Records shown Block Start

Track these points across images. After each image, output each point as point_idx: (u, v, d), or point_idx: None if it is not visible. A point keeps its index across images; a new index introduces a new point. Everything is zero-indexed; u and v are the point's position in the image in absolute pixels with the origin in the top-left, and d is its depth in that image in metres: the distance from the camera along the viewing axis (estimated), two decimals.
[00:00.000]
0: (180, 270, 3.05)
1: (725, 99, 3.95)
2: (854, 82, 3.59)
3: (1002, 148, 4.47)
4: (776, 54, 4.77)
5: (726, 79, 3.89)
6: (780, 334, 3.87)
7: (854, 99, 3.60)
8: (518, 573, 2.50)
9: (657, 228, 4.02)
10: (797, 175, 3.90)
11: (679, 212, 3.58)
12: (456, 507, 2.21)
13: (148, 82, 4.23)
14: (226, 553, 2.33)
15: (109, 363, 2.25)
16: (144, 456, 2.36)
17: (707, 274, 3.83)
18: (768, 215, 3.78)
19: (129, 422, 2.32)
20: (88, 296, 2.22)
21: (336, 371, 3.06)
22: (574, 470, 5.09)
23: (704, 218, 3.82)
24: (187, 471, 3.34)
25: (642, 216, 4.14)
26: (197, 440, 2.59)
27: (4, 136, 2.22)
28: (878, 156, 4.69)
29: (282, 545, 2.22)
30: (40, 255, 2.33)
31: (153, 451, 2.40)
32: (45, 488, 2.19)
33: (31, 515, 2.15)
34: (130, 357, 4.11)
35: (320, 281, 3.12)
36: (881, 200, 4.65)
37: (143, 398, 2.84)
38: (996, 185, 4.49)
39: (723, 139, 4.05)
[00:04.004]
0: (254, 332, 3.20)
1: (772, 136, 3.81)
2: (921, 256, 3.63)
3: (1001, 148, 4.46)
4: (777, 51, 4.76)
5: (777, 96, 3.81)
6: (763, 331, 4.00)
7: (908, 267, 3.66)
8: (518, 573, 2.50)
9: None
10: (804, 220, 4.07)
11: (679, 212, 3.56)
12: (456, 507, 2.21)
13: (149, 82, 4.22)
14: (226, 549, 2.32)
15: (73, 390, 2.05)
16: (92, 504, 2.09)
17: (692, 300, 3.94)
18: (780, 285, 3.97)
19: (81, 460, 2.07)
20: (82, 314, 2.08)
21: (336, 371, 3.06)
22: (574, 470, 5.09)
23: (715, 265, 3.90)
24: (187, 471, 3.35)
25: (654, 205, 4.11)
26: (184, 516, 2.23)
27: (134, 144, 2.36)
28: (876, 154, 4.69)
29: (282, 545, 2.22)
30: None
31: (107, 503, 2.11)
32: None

Records shown Block End

_Your instructions_:
Your job is to set down the whole listing a second time, exactly.

_Written reply_:
Track these points across images. After each image, output each point as point_idx: (u, v, d), or point_idx: None if it is not visible. A point keeps its index across images; a new index introduces a new point. Everything is zero-indexed; u and v are the point's position in the image in absolute pixels with the origin in the top-left, and d is its depth in that image in metres: the distance from the camera along the viewing axis (estimated), two decimals.
[00:00.000]
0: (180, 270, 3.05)
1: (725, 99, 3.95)
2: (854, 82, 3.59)
3: (1002, 148, 4.47)
4: (776, 54, 4.77)
5: (726, 79, 3.89)
6: (780, 334, 3.87)
7: (854, 99, 3.60)
8: (518, 573, 2.50)
9: (657, 228, 4.02)
10: (797, 175, 3.90)
11: (679, 212, 3.58)
12: (456, 507, 2.21)
13: (148, 82, 4.23)
14: (226, 553, 2.33)
15: (109, 363, 2.25)
16: (144, 456, 2.36)
17: (707, 274, 3.83)
18: (768, 215, 3.78)
19: (129, 422, 2.32)
20: (88, 296, 2.22)
21: (336, 371, 3.06)
22: (574, 470, 5.09)
23: (704, 218, 3.82)
24: (187, 471, 3.34)
25: (642, 216, 4.14)
26: (197, 440, 2.59)
27: (4, 136, 2.22)
28: (878, 156, 4.69)
29: (282, 545, 2.22)
30: (40, 255, 2.33)
31: (153, 451, 2.40)
32: (45, 488, 2.19)
33: (31, 515, 2.15)
34: (130, 357, 4.11)
35: (320, 281, 3.12)
36: (881, 200, 4.65)
37: (143, 398, 2.84)
38: (996, 185, 4.49)
39: (723, 139, 4.05)
[00:04.004]
0: (254, 332, 3.20)
1: (772, 136, 3.81)
2: (921, 256, 3.63)
3: (1001, 148, 4.46)
4: (777, 51, 4.76)
5: (777, 96, 3.81)
6: (763, 331, 4.00)
7: (908, 267, 3.66)
8: (518, 573, 2.50)
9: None
10: (804, 220, 4.07)
11: (679, 212, 3.56)
12: (456, 507, 2.21)
13: (149, 82, 4.22)
14: (226, 549, 2.32)
15: (73, 390, 2.05)
16: (92, 504, 2.09)
17: (692, 300, 3.94)
18: (780, 285, 3.97)
19: (81, 460, 2.07)
20: (82, 314, 2.08)
21: (336, 371, 3.06)
22: (574, 470, 5.09)
23: (715, 265, 3.90)
24: (187, 471, 3.35)
25: (654, 205, 4.11)
26: (184, 516, 2.23)
27: (134, 144, 2.36)
28: (876, 154, 4.69)
29: (282, 545, 2.22)
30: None
31: (107, 503, 2.11)
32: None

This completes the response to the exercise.